*** Opening Passage for review ***

A new study published in the Journal of the American Medical Association (JAMA) observes that black patients on dialysis are less likely than others to be placed on the kidney transplant waitlist. In what appears to be a matter of orthodoxy for JAMA, the researchers assume that differences in outcomes represent evidence of discrimination.
In Disparities in Kidney Transplant Waitlist Among Young Patients Without Medical Comorbidities, “researchers” observe that 22 percent of young black patients without comorbidities are placed on the kidney waitlist within a year of initiating dialysis. Among young whites and Asians without comorbidities, 34 and 42 percent are referred within a year, respectively. The researchers don’t scrutinize the various potential reasons for this phenomenon, instead concluding that it is “likely reflective of structural racism in access to transplants.”
Logic and evidence for the conclusion is wanting. If group differences alone provide proof of racism, one ought to wonder how Asians supplanted whites as the primary benefactor of structural racism. The higher likelihood of referral for Asian patients is never explained in the text.
Less interesting but more sensible explanations for group differences in referral to the kidney transplant waitlist point to factors other than racism. When doctors weigh which patients should be prioritized for kidney transplantation they consider factors such as social support, medical literacy, likelihood of adherence to a strict medical protocol, history of substance abuse, and willingness of candidates to undergo a rigorous medical evaluation that sometimes entails cardiac catheterization. Potential average group differences in any of these factors plausibly explain the observed disparities in referral for the kidney transplant waitlist.
Researchers interested in understanding the root cause of differences in organ transplantation would have considered multiple explanations. Unfortunately, JAMA and activist “researchers” favor dogma over rigor or intellectual curiosity, and American healthcare is forced to bear the consequences.

*** Closing Passage for review ***
*** Opening Information provided ***

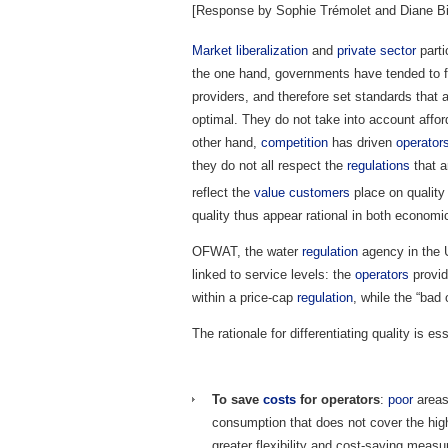
[Response by Sophie Trémolet and Diane Bi
Market
liberalization
and
private sector
parti
the one hand, governments have tended to foc
providers, and therefore set standards that
optimal. They do not take into account afford
other hand,
competition
has driven
operator
they do not all respect the
regulations
that a
reflect the
value
customers
place on quality
quality thus appear rational in both economi
OFWAT, the water
regulation
agency in the 
linked to service levels: the
operators
provid
within a price-cap
regulation
, while the “bad 
The rationale for differentiating quality is ess
To save
costs
for operators
:
poor
areas
consumption that does not cover the hi
greater flexibility and cost-saving measur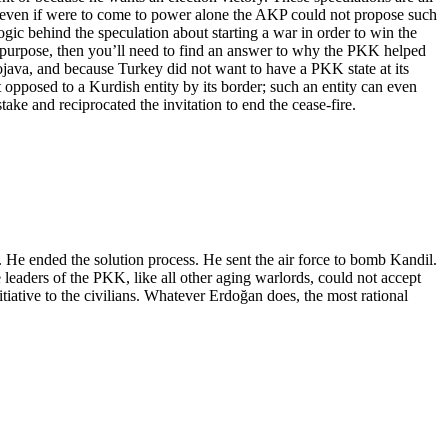
nd even if were to come to power alone the AKP could not propose such
gic behind the speculation about starting a war in order to win the
’s purpose, then you’ll need to find an answer to why the PKK helped
java, and because Turkey did not want to have a PKK state at its
t opposed to a Kurdish entity by its border; such an entity can even
ake and reciprocated the invitation to end the cease-fire.
rs. He ended the solution process. He sent the air force to bomb Kandil.
 leaders of the PKK, like all other aging warlords, could not accept
itiative to the civilians. Whatever Erdoğan does, the most rational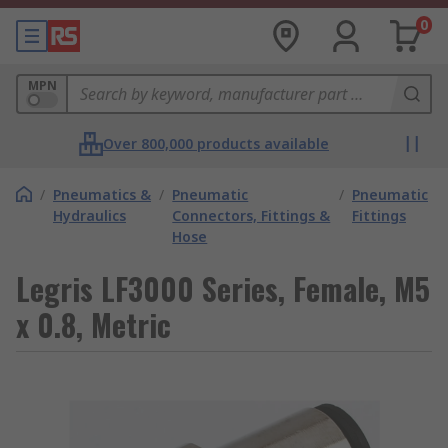
0
MPN
Over 800,000 products available
/
Pneumatics &
/
Pneumatic
/
Pneumatic
Hydraulics
Connectors, Fittings &
Fittings
Hose
Legris LF3000 Series, Female, M5
x 0.8, Metric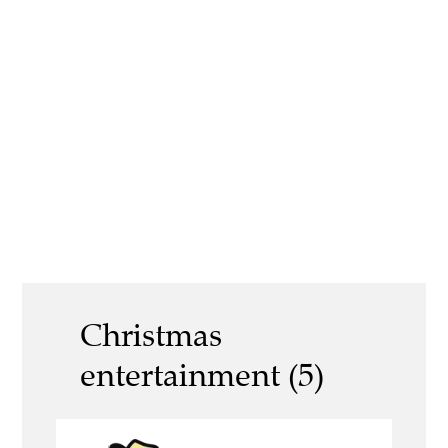
Christmas
entertainment (5)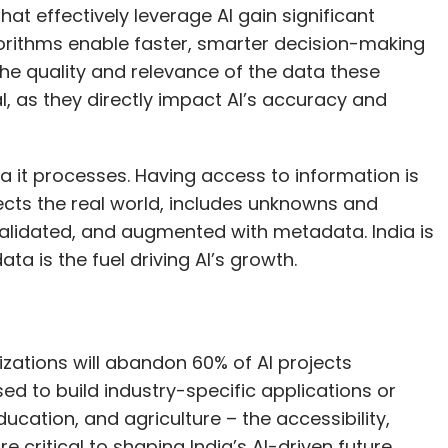
ata it processes. Having access to information is
ects the real world, includes unknowns and
from repetitive work to strategic decision-
 validated, and augmented with metadata. India is
ion-making speed can have a big impact when
ta is the fuel driving AI’s growth.
mpanies like MoveIn and UPS ship globally, so any
nes like Indigo, faster responses to customer
hatsApp during disruptions—reduce the need for
rove customer experience.
zations will abandon 60% of AI projects
d to build industry-specific applications or
 isolation, compound significantly when applied
ducation, and agriculture – the accessibility,
 critical to shaping India’s AI-driven future.
e networks are dense and real-time decisions
ying in areas like network optimisation and
textual insights, and produces new data,
ke AI models truly effective, the underlying data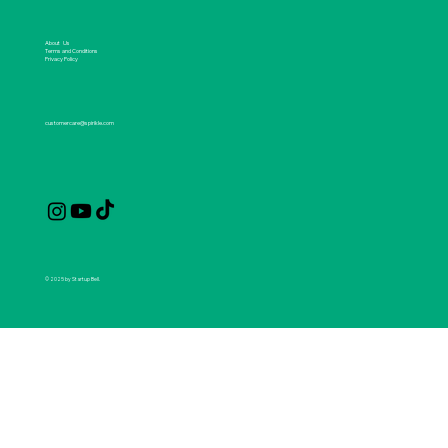
About Us
Terms and Conditions
Privacy Policy
customercare@spirikle.com
© 2025 by Startup Bell.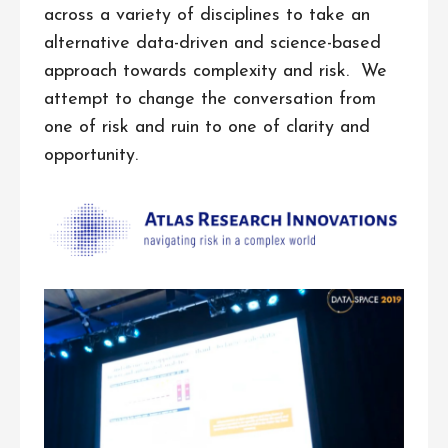
across a variety of disciplines to take an
alternative data-driven and science-based
approach towards complexity and risk. We
attempt to change the conversation from
one of risk and ruin to one of clarity and
opportunity.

*** Closing Information provided ***

- _Task item 1_
Name every factor that, according to the commentary on kidney transplant waitlist disparities, doctors consider when deciding which patients should be prioritized for kidney transplantation.
- _Task item 2_
Translate this sentence from the commentary on kidney transplant waitlist disparities into Spanish: "The higher likelihood of referral for Asian patients is never explained in the text."
- _Task item 3_
Extract the part of the commentary on kidney transplant waitlist disparities from "In Disparities in" to "in the text.".

- _Task result 1_
- Social support
- Medical literacy
- Likelihood of adherence to a strict medical protocol
- History of substance abuse
- Willingness of candidates to undergo a rigorous medical evaluation that sometimes entails cardiac catheterization

- _Task result 2_
La mayor probabilidad de derivación de los pacientes asiáticos nunca se explica en el texto.

- _Task result 3_
In Disparities in Kidney Transplant Waitlist Among Young Patients Without Medical Comorbidities, “researchers” observe that 22 percent of young black patients without comorbidities are placed on the kidney waitlist within a year of initiating dialysis. Among young whites and Asians without comorbidities, 34 and 42 percent are referred within a year, respectively. The researchers don’t scrutinize the various potential reasons for this phenomenon, instead concluding that it is “likely reflective of structural racism in access to transplants.”
Logic and evidence for the conclusion is wanting. If group differences alone provide proof of racism, one ought to wonder how Asians supplanted whites as the primary benefactor of structural racism. The higher likelihood of referral for Asian patients is never explained in the text.